• U.S.

Art: Bransgrove Blasted

2 minute read
TIME

It is the scornful, if inaccurate, sniff of young modernists that in its 108 years the National Academy of Design has never produced a first-rate work of art. Neither, for that matter, has it ever produced a first-rate scandal. But last week it came dangerously close to it. Boiling with suppressed excitement, President Jonas Lie summoned newshawks to his studio, fed them cheese snaps & Scotch whiskey, and announced that for the first time in its existence the Academy had just expelled a member, “for conduct considered prejudicial to the Academy.”

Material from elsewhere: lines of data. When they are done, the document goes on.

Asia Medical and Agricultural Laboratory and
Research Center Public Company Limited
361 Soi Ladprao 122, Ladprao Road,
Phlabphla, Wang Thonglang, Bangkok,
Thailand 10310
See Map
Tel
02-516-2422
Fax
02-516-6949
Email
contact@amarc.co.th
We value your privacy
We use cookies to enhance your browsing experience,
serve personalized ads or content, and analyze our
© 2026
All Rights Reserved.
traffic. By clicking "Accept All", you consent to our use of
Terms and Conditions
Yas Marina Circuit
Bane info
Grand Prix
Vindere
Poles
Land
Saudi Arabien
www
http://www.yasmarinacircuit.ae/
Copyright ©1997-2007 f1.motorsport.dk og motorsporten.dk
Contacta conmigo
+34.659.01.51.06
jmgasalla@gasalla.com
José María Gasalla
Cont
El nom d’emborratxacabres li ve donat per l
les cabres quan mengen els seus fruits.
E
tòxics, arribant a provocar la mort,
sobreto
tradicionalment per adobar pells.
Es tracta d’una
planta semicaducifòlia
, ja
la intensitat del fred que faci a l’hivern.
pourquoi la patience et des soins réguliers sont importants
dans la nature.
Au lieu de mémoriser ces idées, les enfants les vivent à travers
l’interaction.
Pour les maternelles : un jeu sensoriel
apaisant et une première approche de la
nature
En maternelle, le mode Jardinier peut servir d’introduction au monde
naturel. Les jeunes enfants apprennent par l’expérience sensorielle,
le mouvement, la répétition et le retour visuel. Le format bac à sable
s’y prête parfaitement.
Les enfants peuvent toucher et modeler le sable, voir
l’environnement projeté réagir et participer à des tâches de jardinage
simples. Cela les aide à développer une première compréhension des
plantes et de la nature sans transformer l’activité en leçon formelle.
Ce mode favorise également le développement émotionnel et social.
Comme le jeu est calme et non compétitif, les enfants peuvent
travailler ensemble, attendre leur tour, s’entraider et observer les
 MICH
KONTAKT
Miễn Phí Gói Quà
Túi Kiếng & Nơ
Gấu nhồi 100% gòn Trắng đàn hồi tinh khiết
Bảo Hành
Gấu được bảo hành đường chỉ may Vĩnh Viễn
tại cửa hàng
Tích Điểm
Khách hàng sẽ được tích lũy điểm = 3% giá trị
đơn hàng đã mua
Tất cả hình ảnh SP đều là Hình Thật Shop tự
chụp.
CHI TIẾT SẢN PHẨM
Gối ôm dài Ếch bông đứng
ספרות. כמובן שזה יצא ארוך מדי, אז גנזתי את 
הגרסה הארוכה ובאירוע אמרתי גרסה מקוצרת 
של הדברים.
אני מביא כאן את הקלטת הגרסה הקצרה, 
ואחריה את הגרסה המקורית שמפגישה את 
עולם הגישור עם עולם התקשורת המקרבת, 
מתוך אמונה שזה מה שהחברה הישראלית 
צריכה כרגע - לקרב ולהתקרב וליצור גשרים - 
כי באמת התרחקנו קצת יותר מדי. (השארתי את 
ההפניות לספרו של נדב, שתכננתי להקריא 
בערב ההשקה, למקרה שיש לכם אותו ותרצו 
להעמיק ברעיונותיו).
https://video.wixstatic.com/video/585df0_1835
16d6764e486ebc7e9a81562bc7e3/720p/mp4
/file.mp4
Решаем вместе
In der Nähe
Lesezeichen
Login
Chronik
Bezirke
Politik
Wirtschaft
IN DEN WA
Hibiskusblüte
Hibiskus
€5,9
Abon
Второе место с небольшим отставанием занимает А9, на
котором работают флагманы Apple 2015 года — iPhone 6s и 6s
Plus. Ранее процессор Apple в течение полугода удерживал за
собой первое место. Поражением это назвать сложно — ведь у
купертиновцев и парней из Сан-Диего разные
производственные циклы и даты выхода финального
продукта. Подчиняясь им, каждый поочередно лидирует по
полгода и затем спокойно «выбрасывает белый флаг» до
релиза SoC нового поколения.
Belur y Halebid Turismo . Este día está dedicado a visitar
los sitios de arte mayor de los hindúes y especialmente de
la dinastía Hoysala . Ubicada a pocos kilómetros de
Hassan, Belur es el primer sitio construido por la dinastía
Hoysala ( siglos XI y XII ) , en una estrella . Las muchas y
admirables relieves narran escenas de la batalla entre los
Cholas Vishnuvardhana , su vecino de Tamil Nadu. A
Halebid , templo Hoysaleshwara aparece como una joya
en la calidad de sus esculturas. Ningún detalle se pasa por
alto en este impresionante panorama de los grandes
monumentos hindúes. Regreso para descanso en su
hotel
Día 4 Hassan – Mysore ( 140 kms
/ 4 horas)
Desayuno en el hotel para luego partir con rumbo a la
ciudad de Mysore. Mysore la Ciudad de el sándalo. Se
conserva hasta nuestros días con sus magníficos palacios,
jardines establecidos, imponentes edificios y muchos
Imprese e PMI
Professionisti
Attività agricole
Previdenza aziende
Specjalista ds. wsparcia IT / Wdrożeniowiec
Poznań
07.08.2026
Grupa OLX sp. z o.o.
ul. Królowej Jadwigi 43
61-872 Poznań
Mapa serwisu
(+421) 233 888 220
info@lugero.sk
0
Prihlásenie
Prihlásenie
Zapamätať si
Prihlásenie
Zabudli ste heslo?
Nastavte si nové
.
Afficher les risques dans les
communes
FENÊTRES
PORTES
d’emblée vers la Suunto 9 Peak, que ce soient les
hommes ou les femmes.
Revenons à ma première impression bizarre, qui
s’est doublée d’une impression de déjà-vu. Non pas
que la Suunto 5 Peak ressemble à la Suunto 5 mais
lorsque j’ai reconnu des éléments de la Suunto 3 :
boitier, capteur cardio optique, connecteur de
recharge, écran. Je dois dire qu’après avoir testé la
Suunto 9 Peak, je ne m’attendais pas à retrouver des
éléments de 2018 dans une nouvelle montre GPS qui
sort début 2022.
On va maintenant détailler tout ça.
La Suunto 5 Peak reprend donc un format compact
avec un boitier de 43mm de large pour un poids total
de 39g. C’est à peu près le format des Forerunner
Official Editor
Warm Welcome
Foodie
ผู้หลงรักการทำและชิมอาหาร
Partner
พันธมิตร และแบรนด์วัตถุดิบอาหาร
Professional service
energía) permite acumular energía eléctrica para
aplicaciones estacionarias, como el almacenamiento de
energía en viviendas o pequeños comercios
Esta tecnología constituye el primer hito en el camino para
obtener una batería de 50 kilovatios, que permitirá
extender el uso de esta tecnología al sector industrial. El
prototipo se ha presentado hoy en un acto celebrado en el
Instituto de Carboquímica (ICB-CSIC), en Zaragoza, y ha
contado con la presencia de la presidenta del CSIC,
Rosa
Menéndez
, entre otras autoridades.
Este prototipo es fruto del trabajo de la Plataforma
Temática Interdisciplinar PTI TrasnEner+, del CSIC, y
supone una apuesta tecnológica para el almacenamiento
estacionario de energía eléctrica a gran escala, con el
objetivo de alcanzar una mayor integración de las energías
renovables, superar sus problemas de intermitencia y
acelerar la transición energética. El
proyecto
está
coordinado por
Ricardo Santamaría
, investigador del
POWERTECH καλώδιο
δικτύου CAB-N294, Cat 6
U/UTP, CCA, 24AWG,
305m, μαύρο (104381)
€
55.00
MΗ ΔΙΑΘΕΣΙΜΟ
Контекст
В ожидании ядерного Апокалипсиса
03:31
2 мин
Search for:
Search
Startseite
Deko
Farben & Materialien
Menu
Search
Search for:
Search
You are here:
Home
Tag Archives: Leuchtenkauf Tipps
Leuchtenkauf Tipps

To the 1933 spring exhibition of the Academy, an Australian artist named Stephen Bransgrove submitted a study of bulbous furry-footed horses entitled Clydesdales. Academicians liked it so well that they awarded it the $300 Ellen Speyer prize for animal portraiture, and knowing practically nothing about the artist, called him before the committee and elected him to membership. Respectable Portraitist Henry Rittenberg was proud to do Stephen Bransgrove, A. N. A. This spring Academician Bransgrove submitted another canvas of a man, a girl, five setters and a shotgun. Another more acute Academician discovered that, line for line, stroke for stroke, it was a copy of a picture by one H. Septimus Power now hanging in the National Gallery in Sydney, Australia, and reproduced in full color in the 1927 Christmas annual of Table Talk. Then came the disclosures: Stephen Bransgrove A. N. A. apparently never painted an original stroke in his life. Directors of the National Gallery in Sydney had purchased one Bransgrove canvas and were about to purchase another. Originals of both were covers of The Literary Digest. Proudly on view in a Sydney Art Gallery was still another Bransgrove canvas last week. Entitled Heading South, it showed a man on horseback riding through a clearing. The original of that one was a Maxwell House Coffee advertisement, first painted by able Commercial Artist Haddon Sundblom.